*** Opening of Data for analysis ***
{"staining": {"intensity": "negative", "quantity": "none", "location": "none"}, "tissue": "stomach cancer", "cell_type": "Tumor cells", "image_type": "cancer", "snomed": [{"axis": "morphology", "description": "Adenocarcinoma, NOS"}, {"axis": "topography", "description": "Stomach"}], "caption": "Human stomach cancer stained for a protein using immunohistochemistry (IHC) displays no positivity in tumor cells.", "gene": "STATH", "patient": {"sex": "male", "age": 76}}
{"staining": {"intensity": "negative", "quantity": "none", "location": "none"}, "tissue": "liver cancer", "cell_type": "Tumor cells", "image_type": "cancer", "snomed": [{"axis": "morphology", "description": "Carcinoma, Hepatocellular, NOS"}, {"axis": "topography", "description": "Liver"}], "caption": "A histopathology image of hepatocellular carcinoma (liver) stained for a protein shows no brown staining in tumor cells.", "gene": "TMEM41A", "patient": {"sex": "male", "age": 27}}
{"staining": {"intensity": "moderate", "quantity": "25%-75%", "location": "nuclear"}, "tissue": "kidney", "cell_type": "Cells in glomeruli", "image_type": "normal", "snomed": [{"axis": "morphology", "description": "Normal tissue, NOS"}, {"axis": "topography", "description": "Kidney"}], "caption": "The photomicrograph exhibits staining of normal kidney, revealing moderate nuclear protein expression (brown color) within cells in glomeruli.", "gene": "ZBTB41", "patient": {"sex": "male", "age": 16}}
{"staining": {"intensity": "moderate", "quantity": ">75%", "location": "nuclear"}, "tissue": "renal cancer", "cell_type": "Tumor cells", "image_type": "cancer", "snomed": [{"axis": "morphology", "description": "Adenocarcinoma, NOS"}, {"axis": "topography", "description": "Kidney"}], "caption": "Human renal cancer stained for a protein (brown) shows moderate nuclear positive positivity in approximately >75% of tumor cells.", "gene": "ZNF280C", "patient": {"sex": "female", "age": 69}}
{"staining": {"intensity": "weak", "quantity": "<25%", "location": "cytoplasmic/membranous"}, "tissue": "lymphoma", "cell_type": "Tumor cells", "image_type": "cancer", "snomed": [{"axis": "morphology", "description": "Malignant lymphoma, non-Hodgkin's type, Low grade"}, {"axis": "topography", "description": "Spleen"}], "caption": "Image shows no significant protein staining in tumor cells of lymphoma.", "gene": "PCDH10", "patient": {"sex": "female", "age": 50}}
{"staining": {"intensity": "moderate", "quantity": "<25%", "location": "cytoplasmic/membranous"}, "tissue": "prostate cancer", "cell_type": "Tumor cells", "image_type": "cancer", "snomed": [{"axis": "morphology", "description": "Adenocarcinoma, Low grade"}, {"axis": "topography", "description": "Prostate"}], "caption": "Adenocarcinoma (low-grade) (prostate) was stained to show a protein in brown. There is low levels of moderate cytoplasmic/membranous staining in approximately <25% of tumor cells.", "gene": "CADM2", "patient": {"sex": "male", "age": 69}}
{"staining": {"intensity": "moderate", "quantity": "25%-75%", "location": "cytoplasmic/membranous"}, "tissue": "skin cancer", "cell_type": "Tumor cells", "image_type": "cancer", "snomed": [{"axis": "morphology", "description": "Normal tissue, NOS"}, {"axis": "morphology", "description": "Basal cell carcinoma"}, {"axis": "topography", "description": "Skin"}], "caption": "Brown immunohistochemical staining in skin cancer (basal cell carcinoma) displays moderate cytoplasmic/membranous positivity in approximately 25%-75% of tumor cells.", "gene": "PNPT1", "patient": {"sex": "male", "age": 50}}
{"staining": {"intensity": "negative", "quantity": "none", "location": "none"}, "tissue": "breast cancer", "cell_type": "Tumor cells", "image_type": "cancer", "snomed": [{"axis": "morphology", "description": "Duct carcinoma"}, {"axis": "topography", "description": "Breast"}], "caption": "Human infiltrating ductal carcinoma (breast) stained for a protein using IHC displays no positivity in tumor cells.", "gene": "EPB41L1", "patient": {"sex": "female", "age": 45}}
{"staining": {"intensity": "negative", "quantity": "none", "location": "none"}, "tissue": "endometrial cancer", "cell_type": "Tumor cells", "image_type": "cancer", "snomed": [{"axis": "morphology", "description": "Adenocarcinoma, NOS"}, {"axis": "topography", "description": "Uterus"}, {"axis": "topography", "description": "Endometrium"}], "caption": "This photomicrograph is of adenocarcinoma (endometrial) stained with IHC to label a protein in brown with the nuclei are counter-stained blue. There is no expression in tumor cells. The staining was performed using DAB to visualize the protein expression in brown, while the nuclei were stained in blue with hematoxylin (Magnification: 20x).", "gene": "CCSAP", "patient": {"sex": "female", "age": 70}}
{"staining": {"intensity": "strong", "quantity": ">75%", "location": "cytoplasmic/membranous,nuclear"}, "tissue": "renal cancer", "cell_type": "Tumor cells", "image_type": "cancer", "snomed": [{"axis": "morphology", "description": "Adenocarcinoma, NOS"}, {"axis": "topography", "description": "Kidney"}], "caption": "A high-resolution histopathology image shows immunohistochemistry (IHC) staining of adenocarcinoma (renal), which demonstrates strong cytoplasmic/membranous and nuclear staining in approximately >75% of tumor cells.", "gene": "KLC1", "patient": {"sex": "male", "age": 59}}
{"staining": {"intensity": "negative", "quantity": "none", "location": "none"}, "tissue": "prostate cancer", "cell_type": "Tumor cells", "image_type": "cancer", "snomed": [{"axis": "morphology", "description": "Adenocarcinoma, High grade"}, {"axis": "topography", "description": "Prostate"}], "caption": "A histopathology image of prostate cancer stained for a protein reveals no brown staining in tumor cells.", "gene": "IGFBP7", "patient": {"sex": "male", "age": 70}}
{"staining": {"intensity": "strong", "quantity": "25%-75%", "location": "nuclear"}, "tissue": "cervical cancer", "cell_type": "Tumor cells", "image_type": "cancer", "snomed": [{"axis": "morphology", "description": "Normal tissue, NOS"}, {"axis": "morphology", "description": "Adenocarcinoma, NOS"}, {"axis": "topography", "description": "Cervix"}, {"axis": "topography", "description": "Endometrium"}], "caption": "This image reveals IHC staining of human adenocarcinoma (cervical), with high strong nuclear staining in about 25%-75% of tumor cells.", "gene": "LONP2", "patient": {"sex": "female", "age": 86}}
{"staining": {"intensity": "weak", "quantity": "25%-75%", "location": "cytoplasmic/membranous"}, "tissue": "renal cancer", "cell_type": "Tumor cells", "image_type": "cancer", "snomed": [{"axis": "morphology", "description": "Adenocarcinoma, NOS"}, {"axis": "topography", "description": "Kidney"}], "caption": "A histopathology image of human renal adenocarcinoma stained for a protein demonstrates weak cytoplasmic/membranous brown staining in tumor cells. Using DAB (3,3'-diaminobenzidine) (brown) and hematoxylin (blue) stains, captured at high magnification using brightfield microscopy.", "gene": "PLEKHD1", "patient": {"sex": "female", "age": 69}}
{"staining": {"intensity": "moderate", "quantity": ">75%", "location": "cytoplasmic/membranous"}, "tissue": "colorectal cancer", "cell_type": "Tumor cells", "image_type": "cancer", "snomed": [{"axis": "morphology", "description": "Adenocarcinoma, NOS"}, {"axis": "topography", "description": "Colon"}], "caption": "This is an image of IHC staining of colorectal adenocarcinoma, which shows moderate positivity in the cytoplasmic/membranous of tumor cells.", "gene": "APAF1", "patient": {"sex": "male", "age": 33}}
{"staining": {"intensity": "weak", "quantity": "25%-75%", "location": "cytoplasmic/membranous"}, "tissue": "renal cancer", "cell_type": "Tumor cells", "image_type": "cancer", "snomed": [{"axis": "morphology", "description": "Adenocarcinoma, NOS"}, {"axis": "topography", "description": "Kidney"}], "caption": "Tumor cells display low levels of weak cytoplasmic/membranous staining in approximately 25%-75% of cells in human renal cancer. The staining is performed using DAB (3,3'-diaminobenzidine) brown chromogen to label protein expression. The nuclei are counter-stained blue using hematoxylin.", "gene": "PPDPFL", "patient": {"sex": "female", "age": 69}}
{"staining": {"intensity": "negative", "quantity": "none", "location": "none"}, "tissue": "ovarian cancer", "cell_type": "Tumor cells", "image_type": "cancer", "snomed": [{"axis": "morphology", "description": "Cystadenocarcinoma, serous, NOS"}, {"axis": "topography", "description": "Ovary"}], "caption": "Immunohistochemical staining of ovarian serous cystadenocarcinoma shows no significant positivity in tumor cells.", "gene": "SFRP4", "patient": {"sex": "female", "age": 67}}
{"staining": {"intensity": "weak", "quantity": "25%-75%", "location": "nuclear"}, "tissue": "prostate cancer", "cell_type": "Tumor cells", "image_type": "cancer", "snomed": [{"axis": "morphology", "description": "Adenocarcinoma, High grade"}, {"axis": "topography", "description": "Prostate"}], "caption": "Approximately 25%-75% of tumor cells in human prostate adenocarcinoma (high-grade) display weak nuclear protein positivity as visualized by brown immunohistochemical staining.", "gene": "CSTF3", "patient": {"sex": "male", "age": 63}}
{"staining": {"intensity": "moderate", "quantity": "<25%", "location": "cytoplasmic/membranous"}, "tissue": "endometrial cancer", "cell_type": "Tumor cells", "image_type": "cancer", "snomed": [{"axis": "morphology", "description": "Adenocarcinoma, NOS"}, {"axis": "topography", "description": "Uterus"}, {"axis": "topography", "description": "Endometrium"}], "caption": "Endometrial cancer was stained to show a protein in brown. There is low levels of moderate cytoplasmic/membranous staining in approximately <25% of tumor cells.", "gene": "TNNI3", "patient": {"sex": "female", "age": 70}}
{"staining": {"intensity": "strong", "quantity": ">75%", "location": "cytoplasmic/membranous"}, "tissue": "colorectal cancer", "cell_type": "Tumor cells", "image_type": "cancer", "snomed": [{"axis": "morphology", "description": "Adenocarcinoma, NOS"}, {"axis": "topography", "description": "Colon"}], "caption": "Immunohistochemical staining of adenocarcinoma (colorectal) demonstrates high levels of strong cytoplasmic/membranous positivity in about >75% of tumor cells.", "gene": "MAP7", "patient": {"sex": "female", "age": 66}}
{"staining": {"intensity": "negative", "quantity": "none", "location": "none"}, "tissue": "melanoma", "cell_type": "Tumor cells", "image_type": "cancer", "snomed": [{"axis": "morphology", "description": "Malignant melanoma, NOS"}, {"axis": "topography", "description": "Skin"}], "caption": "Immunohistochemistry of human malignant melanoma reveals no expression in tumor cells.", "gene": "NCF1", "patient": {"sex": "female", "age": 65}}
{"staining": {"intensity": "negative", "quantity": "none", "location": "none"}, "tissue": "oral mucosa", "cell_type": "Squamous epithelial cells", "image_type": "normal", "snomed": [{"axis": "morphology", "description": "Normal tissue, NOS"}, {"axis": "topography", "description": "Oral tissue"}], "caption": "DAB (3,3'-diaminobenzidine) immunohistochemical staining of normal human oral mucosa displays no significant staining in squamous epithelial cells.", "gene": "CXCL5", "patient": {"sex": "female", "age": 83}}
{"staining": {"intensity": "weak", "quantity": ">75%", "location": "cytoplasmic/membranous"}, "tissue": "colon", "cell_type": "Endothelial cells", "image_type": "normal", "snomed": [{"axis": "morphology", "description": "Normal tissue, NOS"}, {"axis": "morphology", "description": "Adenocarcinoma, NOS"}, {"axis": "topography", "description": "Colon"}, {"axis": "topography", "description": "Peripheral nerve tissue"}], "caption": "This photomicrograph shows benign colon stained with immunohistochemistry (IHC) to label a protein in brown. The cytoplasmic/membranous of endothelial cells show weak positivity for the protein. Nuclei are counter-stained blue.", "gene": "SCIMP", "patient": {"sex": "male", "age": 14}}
*** Close of Data for analysis ***
- _Your assignment_:
Copy out the range of lines above starting at the line with "infiltrating ductal carcinoma" and ending at the line with "photomicrograph is of", exactly and including both.

- _Exercise answer_:
{"staining": {"intensity": "negative", "quantity": "none", "location": "none"}, "tissue": "breast cancer", "cell_type": "Tumor cells", "image_type": "cancer", "snomed": [{"axis": "morphology", "description": "Duct carcinoma"}, {"axis": "topography", "description": "Breast"}], "caption": "Human infiltrating ductal carcinoma (breast) stained for a protein using IHC displays no positivity in tumor cells.", "gene": "EPB41L1", "patient": {"sex": "female", "age": 45}}
{"staining": {"intensity": "negative", "quantity": "none", "location": "none"}, "tissue": "endometrial cancer", "cell_type": "Tumor cells", "image_type": "cancer", "snomed": [{"axis": "morphology", "description": "Adenocarcinoma, NOS"}, {"axis": "topography", "description": "Uterus"}, {"axis": "topography", "description": "Endometrium"}], "caption": "This photomicrograph is of adenocarcinoma (endometrial) stained with IHC to label a protein in brown with the nuclei are counter-stained blue. There is no expression in tumor cells. The staining was performed using DAB to visualize the protein expression in brown, while the nuclei were stained in blue with hematoxylin (Magnification: 20x).", "gene": "CCSAP", "patient": {"sex": "female", "age": 70}}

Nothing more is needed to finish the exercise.